* **TASK ITEM**:
If a line below contains the string "Bosch", return that line.

[Extracted records]

Segment Open

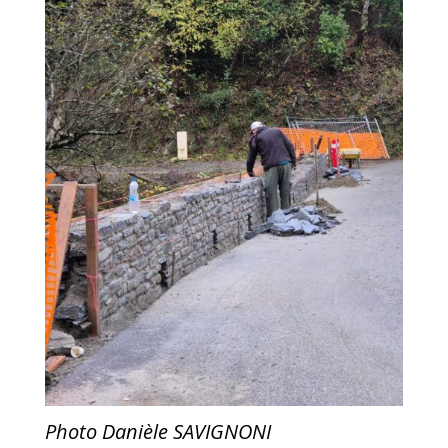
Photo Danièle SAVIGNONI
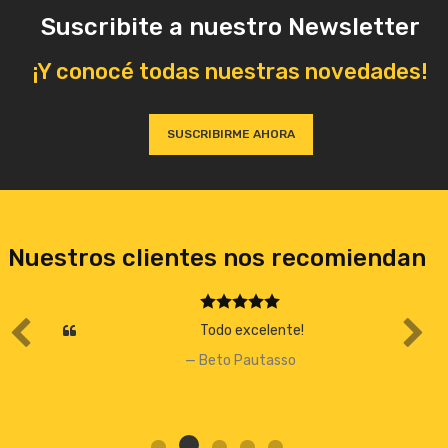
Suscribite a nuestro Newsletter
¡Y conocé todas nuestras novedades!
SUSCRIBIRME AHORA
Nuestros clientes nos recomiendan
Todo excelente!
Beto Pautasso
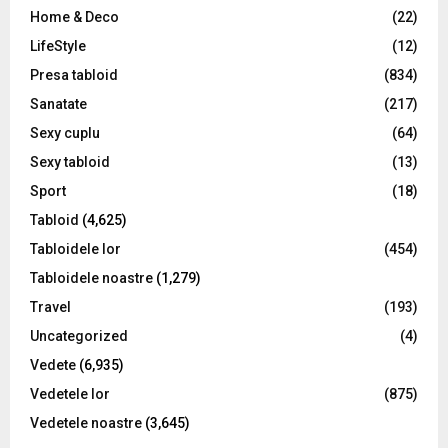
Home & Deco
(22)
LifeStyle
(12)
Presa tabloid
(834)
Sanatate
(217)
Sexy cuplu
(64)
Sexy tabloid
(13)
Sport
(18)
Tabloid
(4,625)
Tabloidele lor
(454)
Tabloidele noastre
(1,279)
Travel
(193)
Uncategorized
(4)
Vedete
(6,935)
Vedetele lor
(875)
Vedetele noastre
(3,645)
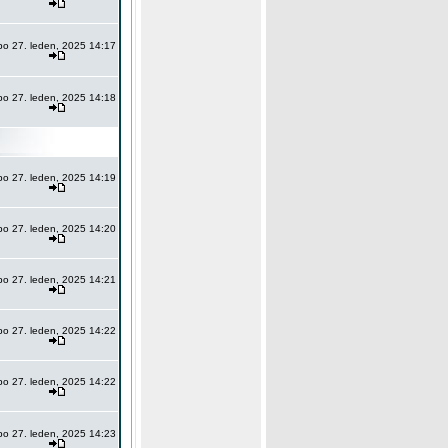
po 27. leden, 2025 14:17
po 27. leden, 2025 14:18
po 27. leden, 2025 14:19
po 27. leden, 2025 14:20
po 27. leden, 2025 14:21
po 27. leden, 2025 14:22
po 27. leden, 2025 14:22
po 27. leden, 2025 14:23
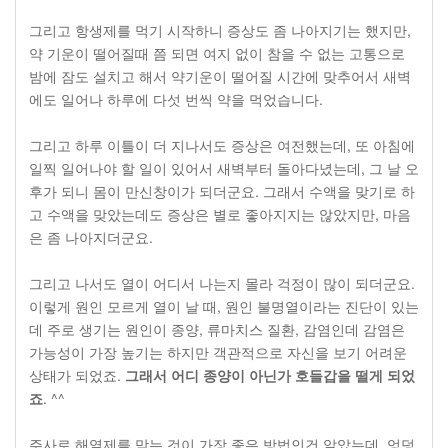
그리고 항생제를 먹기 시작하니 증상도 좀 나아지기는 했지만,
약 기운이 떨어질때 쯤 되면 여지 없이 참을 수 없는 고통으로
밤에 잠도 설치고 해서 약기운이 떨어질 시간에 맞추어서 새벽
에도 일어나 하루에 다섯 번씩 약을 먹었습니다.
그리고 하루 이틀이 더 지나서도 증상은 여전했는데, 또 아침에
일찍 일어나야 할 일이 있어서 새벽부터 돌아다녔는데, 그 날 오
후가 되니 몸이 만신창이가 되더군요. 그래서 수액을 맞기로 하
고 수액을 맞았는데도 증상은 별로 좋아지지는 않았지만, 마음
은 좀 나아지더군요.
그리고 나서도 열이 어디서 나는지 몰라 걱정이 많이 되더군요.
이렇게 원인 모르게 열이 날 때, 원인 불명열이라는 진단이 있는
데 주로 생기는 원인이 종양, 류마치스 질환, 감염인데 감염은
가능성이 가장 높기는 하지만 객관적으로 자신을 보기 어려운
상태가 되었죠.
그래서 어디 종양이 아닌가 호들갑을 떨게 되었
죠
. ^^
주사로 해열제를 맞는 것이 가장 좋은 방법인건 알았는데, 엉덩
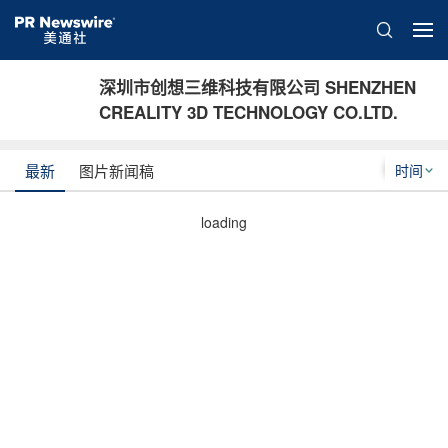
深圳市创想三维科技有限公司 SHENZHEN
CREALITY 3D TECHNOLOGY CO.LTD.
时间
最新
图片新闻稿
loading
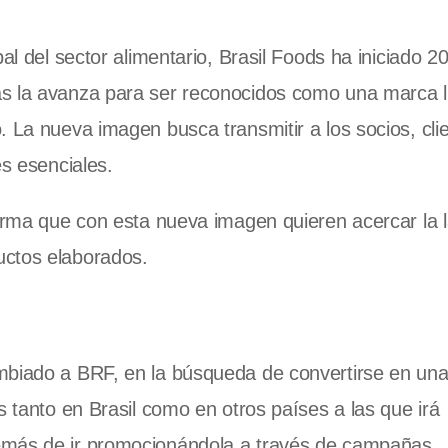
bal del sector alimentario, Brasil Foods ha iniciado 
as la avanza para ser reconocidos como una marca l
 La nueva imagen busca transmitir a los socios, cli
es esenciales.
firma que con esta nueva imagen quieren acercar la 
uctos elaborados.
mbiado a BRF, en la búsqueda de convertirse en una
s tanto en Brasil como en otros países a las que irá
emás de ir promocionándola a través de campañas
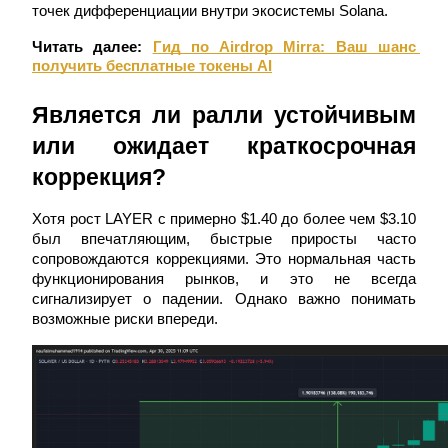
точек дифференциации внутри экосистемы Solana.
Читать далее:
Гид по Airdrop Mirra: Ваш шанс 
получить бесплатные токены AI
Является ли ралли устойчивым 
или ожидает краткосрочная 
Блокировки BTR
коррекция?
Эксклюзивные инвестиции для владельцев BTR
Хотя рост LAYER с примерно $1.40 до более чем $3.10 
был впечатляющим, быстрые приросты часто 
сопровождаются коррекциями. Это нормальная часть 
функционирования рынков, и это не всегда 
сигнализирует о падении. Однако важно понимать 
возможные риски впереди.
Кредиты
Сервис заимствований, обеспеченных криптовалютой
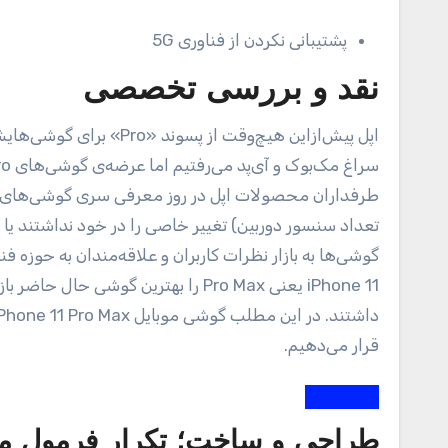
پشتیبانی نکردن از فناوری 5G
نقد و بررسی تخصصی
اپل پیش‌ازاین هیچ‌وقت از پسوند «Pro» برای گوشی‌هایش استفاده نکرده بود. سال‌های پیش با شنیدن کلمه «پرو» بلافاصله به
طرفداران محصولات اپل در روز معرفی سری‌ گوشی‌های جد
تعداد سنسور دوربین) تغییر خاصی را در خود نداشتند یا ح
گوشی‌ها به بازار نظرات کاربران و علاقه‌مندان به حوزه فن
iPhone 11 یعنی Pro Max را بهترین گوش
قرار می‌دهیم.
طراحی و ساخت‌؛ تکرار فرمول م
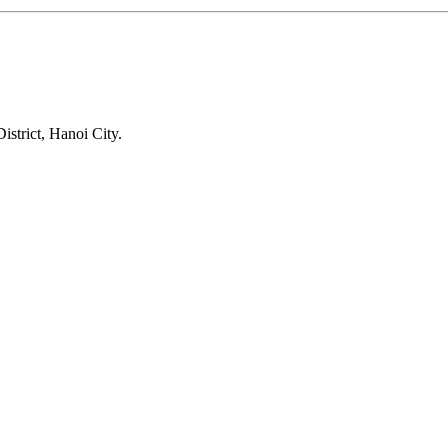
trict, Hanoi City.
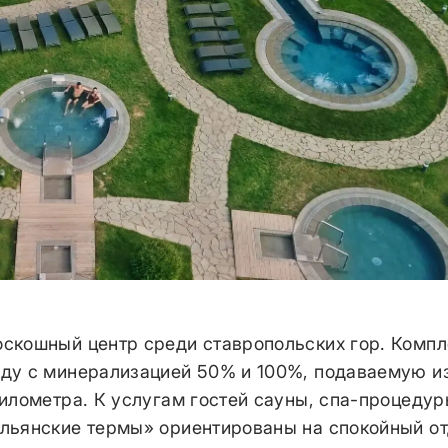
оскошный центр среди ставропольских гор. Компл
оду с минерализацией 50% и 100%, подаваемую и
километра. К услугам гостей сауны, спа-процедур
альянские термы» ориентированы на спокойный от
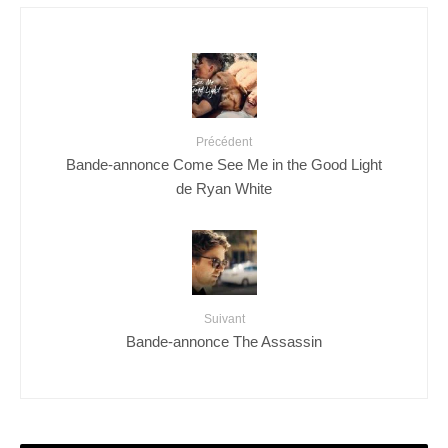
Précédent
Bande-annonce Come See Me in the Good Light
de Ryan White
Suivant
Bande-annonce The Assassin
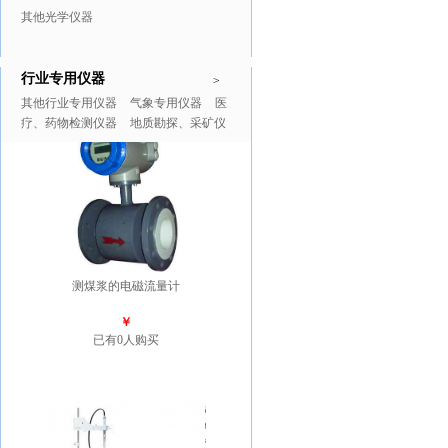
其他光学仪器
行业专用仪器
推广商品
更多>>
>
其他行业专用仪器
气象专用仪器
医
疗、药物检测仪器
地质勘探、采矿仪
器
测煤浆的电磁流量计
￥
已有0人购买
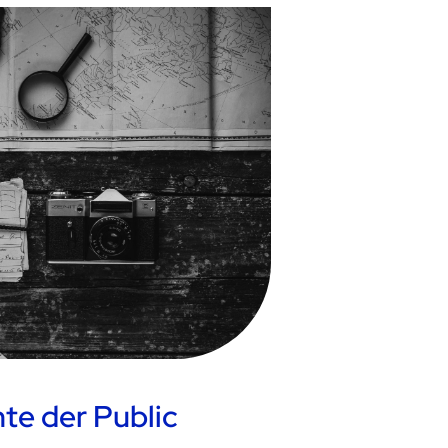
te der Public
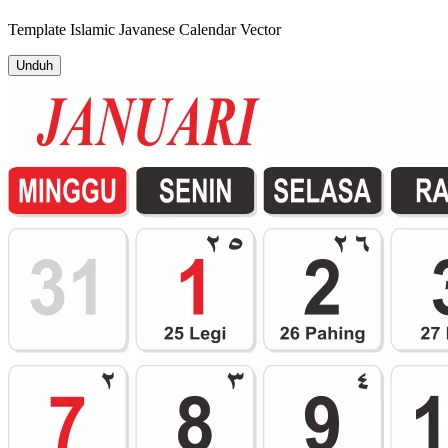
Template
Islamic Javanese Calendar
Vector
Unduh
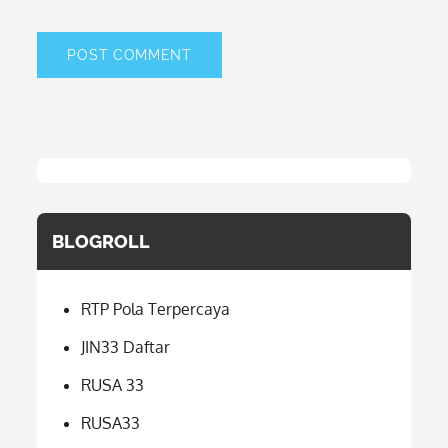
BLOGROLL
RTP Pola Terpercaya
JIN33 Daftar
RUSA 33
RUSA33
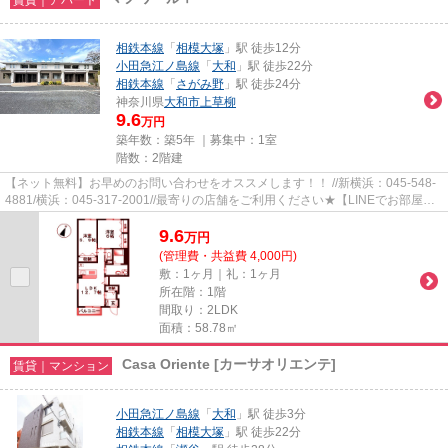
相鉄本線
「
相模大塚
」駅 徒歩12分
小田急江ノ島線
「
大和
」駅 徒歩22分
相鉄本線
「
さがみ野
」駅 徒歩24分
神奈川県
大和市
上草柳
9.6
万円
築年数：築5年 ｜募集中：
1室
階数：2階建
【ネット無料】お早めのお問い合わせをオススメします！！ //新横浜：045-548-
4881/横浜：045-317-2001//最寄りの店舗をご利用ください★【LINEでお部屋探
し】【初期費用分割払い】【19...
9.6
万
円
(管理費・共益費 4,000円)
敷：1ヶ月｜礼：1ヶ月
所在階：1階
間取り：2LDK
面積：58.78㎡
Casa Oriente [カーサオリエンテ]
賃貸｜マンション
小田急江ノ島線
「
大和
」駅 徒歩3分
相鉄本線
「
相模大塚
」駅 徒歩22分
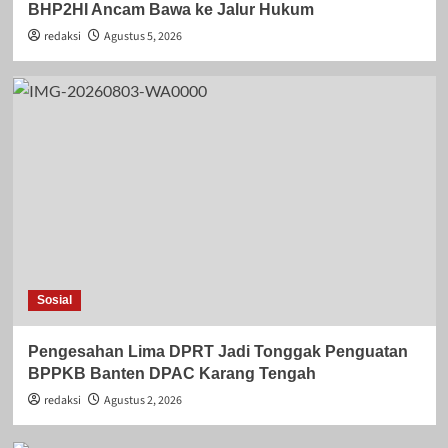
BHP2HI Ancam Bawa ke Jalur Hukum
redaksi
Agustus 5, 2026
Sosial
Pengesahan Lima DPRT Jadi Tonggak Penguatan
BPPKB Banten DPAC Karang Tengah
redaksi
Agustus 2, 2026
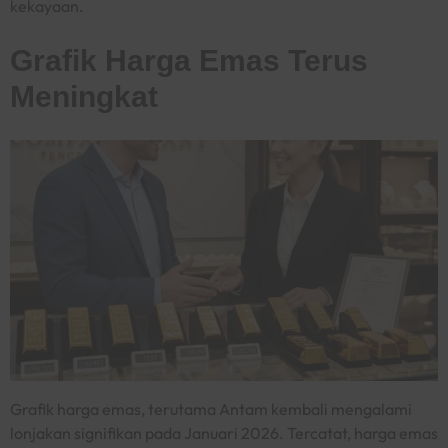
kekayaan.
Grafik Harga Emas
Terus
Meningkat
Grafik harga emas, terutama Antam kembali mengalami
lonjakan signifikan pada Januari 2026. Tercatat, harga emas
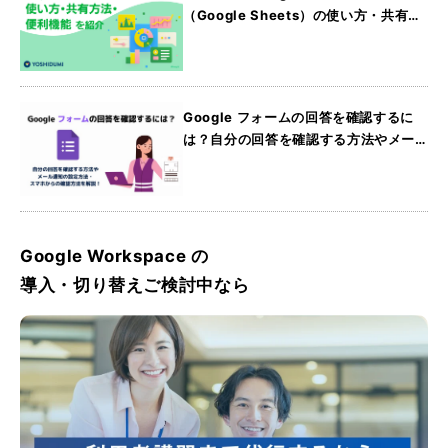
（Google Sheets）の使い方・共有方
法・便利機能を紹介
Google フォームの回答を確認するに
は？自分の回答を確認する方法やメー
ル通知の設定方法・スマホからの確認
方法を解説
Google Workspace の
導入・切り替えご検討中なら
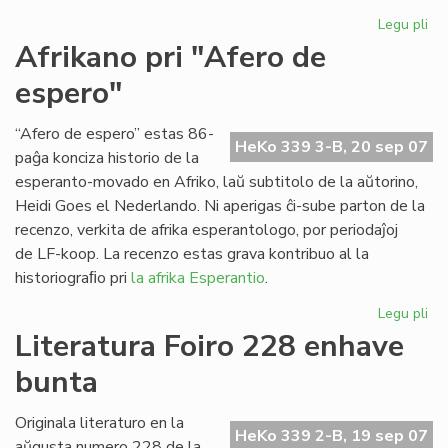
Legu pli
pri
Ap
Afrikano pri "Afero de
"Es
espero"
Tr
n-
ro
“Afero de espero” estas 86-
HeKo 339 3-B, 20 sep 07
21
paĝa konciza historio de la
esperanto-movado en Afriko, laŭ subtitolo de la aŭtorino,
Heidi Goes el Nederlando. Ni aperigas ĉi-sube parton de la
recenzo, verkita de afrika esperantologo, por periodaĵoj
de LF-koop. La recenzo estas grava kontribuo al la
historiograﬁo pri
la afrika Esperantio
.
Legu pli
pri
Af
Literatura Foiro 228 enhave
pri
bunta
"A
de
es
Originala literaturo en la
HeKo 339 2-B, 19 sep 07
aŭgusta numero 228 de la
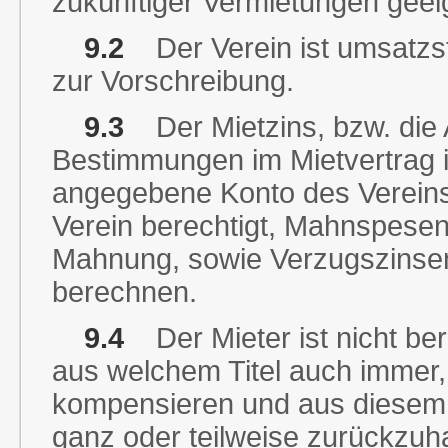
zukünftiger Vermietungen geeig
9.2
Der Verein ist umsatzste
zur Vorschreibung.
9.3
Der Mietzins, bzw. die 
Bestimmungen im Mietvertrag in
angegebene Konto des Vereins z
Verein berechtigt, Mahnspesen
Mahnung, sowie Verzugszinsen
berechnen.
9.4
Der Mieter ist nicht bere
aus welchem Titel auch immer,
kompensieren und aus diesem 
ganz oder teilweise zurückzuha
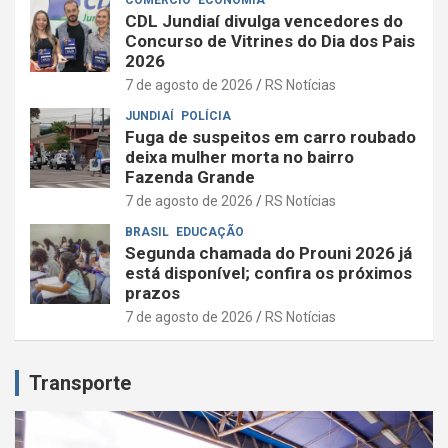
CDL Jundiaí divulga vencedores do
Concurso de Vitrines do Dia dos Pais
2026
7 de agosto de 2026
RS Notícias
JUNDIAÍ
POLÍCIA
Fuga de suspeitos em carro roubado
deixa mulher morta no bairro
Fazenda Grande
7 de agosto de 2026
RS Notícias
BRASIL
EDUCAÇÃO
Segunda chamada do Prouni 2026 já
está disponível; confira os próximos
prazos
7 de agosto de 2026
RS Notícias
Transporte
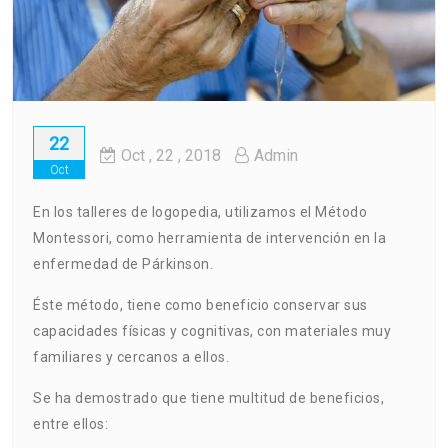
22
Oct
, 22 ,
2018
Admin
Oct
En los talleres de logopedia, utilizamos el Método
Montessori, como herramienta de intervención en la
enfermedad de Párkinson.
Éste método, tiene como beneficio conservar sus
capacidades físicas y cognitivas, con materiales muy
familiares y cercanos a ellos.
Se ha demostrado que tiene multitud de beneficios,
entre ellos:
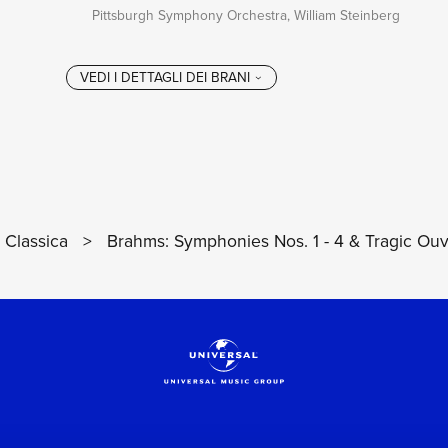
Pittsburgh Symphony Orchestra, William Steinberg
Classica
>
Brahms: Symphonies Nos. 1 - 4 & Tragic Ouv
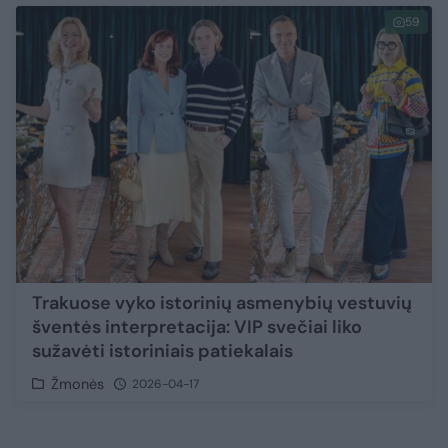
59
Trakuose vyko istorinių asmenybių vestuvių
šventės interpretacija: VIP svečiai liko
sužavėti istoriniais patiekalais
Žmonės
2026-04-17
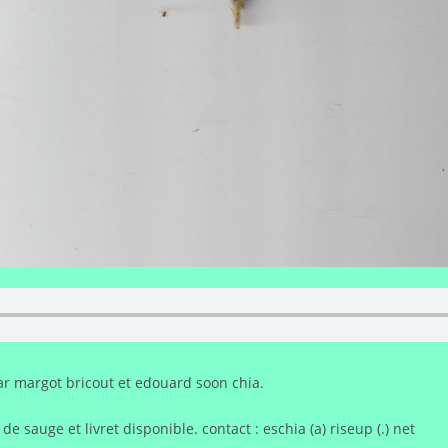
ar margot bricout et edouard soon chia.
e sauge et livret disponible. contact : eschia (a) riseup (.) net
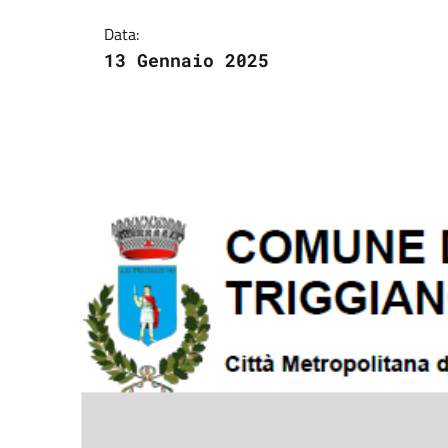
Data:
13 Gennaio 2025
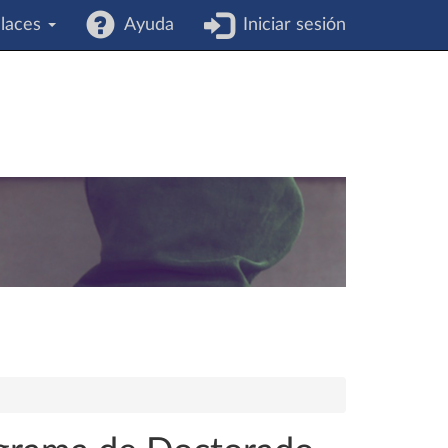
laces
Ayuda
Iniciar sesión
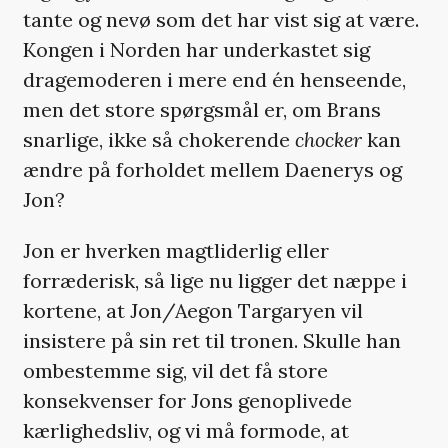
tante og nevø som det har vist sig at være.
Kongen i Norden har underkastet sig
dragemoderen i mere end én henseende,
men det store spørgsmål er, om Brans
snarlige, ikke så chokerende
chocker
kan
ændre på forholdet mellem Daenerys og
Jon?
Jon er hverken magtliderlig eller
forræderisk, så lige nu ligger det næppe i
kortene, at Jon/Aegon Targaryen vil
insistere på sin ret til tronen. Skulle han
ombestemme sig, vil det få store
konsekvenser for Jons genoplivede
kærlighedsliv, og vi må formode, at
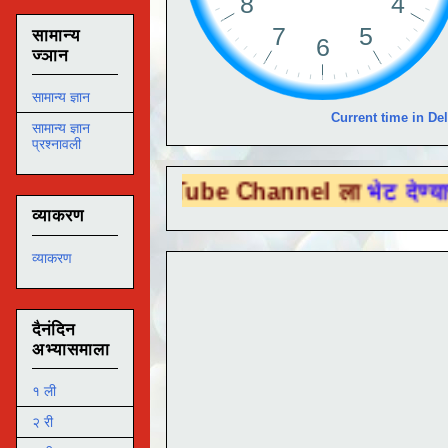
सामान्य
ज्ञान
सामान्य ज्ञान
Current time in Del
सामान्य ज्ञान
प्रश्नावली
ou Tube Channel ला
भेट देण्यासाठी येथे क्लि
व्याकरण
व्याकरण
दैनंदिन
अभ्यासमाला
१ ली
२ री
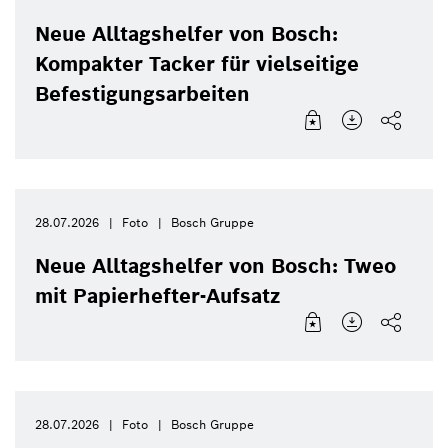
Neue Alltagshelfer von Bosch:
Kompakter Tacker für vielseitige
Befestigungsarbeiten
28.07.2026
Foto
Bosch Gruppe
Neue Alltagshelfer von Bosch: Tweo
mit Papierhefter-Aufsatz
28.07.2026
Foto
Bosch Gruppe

Segment Closed

* **ANSWER**:
Neue Alltagshelfer von Bosch:
Bosch Gruppe
Neue Alltagshelfer von Bosch: Tweo
Bosch Gruppe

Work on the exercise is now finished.